Hatched in the 1930s when government saw a need to control the new electronic media, the FCC is no longer just a dispenser of TV and radio licenses. As Congress has tried to react to market trends and to viewers' concerns about broadcast content, it's given the agency vast authority over major media, telecommunications, and the Internet.
Now that FCC Chairman Michael Powell is leaving, Bush and his new pick for chief of this powerful regulator - whoever that may be - have an opportunity to build on the best of Mr. Powell's four-year legacy. Powell's most popular legacies include the portability of cellphone numbers when switching and the federal Do Not Call register. But his best legacy may be a warning that government can't always predict or influence the uses and abuses of new technologies.
Market "liberty," to use Bush's new mantra, often brings its own corrective forces that benefit consumers far better than the predictive abilities of five FCC commissioners, and especially Congress.
That libertarian streak, however, only goes so far when the agency faces potential concentration of ownership in media markets or pressure to curb indecency in broadcasts.

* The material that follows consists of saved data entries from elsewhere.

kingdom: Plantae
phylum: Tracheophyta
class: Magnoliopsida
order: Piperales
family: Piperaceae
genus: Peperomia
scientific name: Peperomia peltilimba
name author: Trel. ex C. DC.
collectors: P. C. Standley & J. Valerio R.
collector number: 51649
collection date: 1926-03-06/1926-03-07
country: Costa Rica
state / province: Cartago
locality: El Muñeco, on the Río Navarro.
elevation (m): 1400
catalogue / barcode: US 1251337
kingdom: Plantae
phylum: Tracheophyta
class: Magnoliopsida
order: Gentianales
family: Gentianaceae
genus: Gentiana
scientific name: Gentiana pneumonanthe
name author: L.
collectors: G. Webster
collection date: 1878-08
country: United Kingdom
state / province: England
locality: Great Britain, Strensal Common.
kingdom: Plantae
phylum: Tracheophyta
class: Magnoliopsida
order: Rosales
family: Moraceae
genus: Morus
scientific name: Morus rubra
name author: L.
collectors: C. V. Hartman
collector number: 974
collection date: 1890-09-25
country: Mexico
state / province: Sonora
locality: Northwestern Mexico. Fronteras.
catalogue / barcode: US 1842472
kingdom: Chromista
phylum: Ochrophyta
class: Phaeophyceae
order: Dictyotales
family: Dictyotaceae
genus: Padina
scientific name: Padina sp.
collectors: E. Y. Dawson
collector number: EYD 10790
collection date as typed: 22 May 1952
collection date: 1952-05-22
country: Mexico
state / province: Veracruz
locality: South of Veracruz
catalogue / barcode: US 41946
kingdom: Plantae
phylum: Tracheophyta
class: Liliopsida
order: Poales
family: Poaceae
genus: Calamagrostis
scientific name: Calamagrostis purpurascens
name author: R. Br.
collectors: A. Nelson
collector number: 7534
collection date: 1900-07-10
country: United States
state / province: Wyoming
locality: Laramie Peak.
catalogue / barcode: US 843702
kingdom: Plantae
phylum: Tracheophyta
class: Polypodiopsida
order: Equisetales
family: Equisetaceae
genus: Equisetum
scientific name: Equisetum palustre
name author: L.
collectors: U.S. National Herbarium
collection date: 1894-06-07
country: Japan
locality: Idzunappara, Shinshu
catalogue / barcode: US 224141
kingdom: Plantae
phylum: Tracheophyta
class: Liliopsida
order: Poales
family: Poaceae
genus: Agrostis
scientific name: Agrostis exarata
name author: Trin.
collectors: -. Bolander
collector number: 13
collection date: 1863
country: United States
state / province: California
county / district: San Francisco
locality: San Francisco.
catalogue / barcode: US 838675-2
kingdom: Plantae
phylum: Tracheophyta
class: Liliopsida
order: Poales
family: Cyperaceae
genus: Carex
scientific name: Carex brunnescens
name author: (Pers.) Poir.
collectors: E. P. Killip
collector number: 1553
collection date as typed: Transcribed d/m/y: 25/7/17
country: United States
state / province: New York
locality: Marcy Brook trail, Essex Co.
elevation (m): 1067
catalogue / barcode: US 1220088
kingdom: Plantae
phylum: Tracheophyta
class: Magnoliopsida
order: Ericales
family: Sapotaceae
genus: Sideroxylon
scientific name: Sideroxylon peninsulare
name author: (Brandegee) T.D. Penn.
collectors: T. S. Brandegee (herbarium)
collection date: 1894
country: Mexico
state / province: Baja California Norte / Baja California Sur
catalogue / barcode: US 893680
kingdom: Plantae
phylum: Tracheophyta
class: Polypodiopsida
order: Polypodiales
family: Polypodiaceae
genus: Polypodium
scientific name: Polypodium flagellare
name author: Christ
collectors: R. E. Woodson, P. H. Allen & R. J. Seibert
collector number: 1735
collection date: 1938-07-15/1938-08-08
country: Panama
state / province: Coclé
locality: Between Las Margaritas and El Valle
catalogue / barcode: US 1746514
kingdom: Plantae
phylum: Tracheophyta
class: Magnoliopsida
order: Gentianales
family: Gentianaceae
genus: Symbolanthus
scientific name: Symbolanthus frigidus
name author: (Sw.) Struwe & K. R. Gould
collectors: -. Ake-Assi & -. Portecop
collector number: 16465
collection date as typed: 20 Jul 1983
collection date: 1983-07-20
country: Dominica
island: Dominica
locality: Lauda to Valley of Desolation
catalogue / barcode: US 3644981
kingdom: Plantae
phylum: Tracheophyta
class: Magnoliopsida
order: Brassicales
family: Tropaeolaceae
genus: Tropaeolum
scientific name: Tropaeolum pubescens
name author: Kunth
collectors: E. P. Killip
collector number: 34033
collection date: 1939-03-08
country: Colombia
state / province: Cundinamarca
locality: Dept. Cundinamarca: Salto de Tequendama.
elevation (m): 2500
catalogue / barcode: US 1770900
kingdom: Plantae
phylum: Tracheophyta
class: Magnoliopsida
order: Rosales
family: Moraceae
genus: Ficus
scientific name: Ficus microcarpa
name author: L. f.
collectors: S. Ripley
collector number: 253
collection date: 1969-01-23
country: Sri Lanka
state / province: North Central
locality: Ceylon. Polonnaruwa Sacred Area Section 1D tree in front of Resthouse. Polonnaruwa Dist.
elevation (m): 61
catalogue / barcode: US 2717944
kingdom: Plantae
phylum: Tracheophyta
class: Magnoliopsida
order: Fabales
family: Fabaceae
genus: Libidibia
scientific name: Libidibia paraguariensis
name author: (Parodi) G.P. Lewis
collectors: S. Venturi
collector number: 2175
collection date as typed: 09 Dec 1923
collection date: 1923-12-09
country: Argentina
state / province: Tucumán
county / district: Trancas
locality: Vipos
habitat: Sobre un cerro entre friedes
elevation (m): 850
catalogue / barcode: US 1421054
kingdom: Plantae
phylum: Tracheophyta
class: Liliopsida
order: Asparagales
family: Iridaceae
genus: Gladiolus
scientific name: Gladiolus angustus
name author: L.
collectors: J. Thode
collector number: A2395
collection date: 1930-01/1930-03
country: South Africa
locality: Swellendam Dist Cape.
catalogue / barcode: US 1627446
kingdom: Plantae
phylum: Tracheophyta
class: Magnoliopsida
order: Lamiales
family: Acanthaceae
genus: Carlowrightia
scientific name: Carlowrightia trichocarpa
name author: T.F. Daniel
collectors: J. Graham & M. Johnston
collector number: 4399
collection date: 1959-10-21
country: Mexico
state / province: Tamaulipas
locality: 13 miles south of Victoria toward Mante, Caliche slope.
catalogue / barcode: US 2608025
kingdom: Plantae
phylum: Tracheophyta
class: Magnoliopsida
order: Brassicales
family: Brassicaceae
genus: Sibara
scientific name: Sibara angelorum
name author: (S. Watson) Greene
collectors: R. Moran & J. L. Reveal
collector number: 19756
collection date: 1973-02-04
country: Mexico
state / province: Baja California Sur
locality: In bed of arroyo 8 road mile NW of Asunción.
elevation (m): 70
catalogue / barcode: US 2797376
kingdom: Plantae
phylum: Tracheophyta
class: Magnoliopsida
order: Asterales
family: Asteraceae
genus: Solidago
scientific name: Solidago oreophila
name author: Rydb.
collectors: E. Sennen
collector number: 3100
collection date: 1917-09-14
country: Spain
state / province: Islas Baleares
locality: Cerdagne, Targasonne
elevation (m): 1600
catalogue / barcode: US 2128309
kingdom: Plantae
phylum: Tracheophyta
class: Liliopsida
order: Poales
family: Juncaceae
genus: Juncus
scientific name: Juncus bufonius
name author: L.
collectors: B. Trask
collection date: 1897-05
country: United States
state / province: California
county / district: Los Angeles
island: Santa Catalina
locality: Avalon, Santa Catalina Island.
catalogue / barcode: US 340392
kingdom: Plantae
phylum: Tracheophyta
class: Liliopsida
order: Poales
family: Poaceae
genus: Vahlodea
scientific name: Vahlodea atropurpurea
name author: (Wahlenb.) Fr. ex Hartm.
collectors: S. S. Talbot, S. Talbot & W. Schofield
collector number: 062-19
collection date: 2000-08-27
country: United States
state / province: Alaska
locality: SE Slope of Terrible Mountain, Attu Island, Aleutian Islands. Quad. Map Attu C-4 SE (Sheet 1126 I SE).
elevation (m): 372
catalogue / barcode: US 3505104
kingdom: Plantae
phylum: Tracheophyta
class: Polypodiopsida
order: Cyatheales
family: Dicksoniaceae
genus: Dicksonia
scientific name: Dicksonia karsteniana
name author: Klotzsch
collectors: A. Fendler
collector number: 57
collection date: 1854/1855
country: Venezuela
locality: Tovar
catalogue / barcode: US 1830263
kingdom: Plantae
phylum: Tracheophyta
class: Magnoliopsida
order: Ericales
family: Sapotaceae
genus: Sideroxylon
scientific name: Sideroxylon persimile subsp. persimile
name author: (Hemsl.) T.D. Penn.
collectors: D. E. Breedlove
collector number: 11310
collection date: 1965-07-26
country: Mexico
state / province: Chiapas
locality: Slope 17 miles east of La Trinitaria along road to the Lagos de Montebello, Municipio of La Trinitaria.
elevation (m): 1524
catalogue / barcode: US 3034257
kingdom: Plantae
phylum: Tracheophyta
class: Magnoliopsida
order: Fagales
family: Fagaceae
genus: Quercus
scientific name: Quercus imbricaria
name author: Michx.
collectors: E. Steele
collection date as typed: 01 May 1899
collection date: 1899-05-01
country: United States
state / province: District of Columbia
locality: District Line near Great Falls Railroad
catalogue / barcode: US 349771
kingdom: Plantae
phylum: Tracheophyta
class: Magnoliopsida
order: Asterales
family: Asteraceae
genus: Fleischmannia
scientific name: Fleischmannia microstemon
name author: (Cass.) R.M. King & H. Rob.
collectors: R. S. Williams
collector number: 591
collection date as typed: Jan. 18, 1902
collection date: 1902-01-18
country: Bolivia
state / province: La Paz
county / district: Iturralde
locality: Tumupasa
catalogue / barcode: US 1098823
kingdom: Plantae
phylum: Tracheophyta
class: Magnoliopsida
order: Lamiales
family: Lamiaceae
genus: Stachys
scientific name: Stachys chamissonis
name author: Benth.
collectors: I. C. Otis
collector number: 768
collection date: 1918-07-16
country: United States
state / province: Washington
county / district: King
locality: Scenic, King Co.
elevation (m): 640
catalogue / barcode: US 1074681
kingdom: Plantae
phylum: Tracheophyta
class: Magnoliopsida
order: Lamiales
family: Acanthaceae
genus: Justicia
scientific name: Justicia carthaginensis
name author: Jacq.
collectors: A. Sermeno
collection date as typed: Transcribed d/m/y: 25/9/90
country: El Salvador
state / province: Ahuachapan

Powell often clashed with fellow commissioners, a sign of the difficulty in balancing market liberty against morality or concerns about corporate media influence.
As a battleground for red-blue differences as well as red-red debates (libertarians vs. the "moral" right), the FCC needs a leader who can find some consensus. Giving it too much power can stifle free expression and new technology, and yet many citizens and companies look for protection of their interests.
It's easy to tell a parent to simply not let a child watch TV. But parents would rather government help them to censor media. It's easy to tell a baby Bell to open up its local telephone lines to competitors, but many Bell customers like the service they have.
The person who walks the FCC's political tightrope as its new leader must be just that - a leader, one who can react to quick shifts in technology while trying to reconcile competing cries for help from the public.